Entrepreneurs

Is Success Making You Lazy?

When you’re starting out in business, you are hugely motivated. Everything matters. Every document is double-checked, every social media post is painstakingly planned. You ask for feedback, quiz your friends and agonise over proposals and approaches to make sure they’re exactly right.

Upon reaching a certain level, progress comes a little easier. However, without a conscious effort, success will make you lazy.

When it comes to promoting themselves, established brands have it relatively easy. They’ve amassed a large, loyal customer-base through years of effort and brand-building work that snowballed. Some only have to soft launch a new product to sell out of stock. Their campaigns can’t fail and everything they touch turns to gold. Shareholders are happy. Executives are rich and doors are opened.

Upon reaching this level, it might be easy to coast. To spend less energy on writing great headlines, proofreading your emails, carefully crafting your approaches and honing your message. Who cares, right? Your subscribers will open those emails. They’ll probably buy, and if they don’t then someone else will.

Success creates success

I’ve seen, first-hand, how success in the world of marketing proliferates. My social media agency mainly represents small and medium-sized businesses. The team carefully designs and plans campaigns that will get our clients seen and remembered. However, when applying the same techniques to more established brands the results are dramatically enhanced. It would be easy to rest on these laurels when representing a big brand day-in-day-out.

But success can also render the most resourceful of people and companies lazy, causing them to regress. It’s a trap many have fallen into. Did you know that an intern first bought the idea of a Netflix-like movie streaming service to the Blockbuster chiefs? They didn’t listen; they just laughed. In 2000, Netflix itself approached Blockbuster with an offer to sell for $50 million. The CEO wasn’t interested in the offer because Netflix was a “small, niche business” and at the time was losing money. Now it’s a $6.44 billion revenue company. And Blockbuster is, well…

Polaroid, Toys “R” Us, Tower Records, and Kodak are more big names that reached success and then got lazy. They missed the writing on the wall and acted too established in a fast-changing world. They were blindsided by smaller players who overtook them. More will follow.

Don’t let it happen to you

Imagine how much further your brand might go if you put in just as much effort as you did at the start. If you conditioned yourself and your team to operate in startup mode so you seized every opportunity for growth and you worked on all of your weaknesses, however insignificant.

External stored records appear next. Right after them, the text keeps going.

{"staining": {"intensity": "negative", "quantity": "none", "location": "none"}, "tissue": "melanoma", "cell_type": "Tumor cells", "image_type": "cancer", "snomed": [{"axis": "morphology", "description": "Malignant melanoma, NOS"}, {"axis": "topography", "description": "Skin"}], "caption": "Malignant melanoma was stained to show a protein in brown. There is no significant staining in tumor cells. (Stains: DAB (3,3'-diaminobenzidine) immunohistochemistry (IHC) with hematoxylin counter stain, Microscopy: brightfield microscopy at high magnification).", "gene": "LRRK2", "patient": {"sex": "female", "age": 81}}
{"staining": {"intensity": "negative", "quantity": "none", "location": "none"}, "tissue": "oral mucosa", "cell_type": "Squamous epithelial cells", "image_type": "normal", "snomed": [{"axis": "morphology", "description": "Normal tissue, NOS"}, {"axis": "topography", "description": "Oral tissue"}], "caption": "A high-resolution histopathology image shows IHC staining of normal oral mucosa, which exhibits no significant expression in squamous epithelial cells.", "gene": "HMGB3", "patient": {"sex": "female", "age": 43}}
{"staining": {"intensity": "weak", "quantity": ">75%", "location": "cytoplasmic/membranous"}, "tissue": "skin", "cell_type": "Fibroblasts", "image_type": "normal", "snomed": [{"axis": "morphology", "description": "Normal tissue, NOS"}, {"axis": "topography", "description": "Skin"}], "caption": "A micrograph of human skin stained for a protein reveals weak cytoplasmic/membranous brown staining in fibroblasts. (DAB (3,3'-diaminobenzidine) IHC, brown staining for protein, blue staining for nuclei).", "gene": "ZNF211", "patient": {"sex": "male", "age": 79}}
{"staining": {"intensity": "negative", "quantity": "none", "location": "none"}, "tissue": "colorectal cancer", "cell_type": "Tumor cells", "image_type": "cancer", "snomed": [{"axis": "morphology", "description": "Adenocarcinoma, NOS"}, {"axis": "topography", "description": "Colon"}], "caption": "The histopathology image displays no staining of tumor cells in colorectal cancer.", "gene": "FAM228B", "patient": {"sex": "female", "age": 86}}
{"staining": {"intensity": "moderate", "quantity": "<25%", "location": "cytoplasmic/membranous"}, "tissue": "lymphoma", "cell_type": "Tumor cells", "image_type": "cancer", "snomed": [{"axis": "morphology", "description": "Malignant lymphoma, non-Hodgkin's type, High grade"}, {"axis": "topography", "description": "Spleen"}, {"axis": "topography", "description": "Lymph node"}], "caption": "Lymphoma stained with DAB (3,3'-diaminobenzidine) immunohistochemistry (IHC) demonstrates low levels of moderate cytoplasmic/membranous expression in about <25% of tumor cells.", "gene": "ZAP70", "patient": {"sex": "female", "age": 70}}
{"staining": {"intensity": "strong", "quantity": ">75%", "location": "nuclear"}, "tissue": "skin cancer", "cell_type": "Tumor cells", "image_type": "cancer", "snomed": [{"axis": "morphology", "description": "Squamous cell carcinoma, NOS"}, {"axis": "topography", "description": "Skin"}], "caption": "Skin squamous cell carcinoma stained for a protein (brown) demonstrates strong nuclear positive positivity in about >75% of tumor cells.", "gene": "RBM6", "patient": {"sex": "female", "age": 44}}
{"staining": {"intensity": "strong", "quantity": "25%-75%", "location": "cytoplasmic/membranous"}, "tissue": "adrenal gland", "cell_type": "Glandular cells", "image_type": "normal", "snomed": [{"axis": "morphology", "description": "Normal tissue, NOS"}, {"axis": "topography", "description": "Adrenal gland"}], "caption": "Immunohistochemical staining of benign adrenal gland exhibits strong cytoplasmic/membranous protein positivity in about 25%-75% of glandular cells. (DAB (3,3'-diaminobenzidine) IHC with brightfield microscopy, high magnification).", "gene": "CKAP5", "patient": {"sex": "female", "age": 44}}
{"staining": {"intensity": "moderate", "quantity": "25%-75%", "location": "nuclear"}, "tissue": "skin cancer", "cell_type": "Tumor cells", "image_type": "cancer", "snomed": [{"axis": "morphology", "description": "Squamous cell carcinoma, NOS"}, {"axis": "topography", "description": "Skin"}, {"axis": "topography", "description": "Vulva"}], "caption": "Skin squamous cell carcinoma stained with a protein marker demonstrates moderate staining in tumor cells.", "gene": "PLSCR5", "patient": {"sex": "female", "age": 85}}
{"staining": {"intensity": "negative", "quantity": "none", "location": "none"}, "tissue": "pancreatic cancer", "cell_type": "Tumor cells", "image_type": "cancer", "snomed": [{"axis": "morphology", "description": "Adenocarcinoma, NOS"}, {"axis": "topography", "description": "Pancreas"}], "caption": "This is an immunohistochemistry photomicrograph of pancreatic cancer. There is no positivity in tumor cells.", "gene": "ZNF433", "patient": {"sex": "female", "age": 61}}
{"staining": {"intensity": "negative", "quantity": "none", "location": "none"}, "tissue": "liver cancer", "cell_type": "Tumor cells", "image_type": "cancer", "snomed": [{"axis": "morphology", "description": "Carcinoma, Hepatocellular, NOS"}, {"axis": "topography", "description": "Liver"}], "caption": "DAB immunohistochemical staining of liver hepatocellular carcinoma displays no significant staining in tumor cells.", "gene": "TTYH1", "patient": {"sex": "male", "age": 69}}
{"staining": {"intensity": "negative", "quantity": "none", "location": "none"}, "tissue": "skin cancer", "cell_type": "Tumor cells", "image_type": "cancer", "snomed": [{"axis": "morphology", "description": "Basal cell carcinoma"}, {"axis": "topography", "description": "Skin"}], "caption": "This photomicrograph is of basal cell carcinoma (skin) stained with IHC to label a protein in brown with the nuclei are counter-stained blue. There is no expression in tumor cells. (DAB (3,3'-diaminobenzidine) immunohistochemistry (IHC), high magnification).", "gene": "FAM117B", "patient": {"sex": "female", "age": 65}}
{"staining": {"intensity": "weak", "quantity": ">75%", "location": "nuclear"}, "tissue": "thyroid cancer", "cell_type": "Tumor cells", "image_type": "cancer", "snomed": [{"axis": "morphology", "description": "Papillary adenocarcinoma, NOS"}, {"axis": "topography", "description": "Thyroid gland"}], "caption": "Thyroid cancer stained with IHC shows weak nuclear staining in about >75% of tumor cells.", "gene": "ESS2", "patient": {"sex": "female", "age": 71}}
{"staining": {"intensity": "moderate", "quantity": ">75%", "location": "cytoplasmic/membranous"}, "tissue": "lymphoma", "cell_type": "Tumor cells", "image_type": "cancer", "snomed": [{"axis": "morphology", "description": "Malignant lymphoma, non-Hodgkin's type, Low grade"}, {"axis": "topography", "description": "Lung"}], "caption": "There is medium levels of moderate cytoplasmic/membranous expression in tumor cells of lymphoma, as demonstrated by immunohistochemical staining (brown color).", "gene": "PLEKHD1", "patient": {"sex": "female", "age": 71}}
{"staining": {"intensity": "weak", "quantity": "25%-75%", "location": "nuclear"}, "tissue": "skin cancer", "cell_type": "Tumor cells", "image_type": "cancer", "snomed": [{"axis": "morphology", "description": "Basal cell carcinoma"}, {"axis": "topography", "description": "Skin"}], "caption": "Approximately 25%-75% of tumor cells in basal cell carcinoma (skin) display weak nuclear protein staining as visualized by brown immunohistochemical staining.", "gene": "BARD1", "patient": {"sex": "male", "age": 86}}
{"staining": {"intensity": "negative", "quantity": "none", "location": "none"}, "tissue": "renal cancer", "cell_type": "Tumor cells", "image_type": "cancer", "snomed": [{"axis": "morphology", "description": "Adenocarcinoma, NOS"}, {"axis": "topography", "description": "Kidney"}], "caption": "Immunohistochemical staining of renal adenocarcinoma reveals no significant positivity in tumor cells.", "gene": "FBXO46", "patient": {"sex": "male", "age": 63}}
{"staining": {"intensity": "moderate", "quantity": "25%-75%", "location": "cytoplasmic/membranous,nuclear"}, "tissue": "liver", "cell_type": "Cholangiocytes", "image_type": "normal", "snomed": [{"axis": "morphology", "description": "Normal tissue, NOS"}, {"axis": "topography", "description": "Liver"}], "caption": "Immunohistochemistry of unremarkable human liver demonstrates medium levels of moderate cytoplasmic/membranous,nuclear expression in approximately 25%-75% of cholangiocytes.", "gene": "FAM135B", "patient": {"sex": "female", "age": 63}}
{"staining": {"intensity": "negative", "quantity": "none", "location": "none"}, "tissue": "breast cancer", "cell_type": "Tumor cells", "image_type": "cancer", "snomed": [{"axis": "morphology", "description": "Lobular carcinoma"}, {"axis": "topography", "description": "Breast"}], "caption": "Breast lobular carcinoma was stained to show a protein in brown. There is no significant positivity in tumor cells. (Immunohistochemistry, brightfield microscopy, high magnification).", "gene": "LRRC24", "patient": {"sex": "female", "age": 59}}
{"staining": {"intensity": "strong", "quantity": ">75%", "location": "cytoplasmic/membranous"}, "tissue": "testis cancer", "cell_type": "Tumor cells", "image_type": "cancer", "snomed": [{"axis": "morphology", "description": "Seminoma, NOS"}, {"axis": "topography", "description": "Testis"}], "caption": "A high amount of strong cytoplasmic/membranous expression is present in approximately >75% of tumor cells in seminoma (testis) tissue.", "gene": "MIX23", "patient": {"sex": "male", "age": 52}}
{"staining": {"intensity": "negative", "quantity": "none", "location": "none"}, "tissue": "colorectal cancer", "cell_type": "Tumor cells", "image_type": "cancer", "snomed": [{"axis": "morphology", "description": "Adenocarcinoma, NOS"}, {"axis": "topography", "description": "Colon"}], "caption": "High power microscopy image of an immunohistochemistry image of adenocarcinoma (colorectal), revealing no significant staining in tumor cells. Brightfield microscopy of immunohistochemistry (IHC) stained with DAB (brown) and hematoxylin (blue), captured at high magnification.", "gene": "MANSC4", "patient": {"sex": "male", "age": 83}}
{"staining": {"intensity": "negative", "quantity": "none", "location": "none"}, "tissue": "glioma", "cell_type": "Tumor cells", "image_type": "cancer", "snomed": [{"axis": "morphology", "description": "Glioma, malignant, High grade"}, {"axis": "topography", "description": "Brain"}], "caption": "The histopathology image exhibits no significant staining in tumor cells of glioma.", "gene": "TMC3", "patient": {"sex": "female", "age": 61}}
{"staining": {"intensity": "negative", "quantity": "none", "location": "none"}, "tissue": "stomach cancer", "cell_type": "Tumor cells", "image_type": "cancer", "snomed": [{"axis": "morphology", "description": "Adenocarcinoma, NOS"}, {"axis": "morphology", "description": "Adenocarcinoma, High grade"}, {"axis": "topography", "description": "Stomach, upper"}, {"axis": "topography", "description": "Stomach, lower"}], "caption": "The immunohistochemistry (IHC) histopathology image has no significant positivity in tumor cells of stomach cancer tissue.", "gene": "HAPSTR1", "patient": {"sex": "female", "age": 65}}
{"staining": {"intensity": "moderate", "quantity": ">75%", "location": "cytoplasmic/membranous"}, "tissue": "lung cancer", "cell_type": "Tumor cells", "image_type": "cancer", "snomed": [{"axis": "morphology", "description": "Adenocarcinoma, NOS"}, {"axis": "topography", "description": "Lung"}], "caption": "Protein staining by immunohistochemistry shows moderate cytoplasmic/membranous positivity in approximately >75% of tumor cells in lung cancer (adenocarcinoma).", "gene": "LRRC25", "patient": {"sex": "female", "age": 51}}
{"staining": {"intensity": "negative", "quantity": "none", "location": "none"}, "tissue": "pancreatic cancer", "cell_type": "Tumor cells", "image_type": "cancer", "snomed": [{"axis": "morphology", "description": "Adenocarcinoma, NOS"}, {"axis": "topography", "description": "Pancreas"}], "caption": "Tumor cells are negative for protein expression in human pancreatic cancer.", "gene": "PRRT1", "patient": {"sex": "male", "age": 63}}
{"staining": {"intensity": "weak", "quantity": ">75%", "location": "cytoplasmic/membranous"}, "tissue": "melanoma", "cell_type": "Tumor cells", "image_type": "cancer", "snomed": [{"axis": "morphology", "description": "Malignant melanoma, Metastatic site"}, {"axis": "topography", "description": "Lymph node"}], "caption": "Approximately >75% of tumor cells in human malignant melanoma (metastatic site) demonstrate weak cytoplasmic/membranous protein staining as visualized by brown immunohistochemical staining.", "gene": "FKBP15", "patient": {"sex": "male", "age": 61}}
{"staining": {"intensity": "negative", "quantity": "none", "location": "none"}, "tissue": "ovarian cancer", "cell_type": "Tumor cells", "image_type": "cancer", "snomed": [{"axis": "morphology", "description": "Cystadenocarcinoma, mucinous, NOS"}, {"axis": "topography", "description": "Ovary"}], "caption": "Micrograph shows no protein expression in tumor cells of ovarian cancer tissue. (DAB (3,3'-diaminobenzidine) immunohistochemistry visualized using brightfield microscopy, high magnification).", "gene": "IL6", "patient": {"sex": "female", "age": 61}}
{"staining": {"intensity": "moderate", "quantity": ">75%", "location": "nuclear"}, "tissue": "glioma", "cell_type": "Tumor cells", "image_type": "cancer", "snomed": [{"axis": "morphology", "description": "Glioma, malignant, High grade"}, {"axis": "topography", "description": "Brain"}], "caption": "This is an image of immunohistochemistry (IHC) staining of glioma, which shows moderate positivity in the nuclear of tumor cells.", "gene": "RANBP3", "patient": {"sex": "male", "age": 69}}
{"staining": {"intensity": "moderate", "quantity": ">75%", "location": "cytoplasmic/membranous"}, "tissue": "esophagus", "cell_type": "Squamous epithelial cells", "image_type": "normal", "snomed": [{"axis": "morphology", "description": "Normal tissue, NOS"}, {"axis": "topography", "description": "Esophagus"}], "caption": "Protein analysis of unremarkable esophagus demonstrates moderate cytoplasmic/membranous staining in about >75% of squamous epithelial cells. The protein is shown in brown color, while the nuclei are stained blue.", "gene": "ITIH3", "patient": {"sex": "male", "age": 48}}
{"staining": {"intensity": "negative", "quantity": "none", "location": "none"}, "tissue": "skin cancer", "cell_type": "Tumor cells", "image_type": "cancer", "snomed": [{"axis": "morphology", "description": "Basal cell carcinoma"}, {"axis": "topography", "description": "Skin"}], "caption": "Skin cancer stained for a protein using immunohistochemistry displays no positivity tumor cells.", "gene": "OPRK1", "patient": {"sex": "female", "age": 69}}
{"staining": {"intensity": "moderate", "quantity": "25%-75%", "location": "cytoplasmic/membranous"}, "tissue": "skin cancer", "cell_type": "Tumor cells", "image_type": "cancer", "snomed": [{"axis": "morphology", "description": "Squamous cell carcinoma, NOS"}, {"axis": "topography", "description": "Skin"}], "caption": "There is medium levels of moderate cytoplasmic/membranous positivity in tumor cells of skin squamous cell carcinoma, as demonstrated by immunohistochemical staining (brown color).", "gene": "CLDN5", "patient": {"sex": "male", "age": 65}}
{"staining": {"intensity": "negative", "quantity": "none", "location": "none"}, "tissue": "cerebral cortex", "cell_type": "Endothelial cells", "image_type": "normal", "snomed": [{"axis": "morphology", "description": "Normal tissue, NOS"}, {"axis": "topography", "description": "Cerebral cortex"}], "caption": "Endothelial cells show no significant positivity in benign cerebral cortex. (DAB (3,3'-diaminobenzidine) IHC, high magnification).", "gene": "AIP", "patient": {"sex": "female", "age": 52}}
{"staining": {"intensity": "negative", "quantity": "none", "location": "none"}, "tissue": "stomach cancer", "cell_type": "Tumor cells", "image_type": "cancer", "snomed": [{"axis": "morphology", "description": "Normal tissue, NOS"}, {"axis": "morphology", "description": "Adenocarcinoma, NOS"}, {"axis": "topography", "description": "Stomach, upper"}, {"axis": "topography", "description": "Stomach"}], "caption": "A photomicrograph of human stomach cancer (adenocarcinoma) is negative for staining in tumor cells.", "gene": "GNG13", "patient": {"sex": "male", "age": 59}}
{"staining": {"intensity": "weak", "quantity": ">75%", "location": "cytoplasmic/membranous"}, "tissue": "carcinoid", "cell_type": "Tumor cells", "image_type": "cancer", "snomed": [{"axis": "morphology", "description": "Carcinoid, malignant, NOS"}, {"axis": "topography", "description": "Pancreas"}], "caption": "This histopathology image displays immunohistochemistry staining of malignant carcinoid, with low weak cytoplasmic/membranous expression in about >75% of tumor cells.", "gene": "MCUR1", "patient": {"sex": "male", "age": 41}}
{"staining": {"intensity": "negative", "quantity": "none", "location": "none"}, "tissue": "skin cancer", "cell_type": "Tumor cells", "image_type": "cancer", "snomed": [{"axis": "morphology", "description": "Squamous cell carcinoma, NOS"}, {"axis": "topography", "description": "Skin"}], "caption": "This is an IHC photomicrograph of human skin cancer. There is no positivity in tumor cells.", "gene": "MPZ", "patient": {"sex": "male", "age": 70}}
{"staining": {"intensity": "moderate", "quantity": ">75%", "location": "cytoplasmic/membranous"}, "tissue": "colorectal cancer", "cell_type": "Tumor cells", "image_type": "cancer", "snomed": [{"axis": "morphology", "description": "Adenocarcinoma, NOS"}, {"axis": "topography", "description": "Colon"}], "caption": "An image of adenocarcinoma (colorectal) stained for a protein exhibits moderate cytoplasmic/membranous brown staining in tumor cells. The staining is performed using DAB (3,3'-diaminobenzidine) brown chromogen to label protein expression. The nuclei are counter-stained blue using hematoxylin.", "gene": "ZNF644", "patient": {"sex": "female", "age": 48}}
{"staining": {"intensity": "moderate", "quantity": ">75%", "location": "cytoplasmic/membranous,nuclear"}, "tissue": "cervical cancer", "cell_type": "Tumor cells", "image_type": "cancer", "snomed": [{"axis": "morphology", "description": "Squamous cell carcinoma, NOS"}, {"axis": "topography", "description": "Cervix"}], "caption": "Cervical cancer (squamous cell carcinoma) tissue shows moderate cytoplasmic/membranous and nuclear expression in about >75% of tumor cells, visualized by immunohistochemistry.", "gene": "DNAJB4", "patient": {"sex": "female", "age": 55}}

Tech giants including Facebook hire teams of ethical hackers to find flaws in their system. They want to expose their own imperfections before anyone else. Every product on sports brand SBD Apparel’s production line goes through twelve meticulous checks, to ensure they don’t miss a thread. BMW’s head of iX recently said, “We are trying to behave like a startup. We have small teams, we fail fast, learn and pivot as quickly as we can.”

In the book, The Bezos Letters: 14 Principles to Grow Your Business Like Amazon, comprising lessons from copies of Jeff Bezos’ letters to his shareholders, the last principle is to “make every day, day one”. It’s solid advice. Run every day like you’re just starting out. Operate with the same enthusiasm and attention to keep your brand fresh and growing.

Set yourself high standards and keep reaching them. If you’re now consistently hitting the sales and exposure numbers that you once only dreamed of, up your game to make the growth exponential.

Take the notes, apply the feedback, scrutinize the reviews, talk to customers and keep your eyes and ears on the future. Pre-empt every market change and prepare yourself for every economic shock. Take calculated risks and keep taking them. Be known for what you did do rather than what you didn’t do. Always be improving your offering and looking for ways to surprise and delight your customers.

Times change, technology advances and that cash cow might not remain a cash cow without consistent and concerted efforts in the right direction. Momentum can take you so far, but manual pushes never go amiss. Don’t let success make you lazy.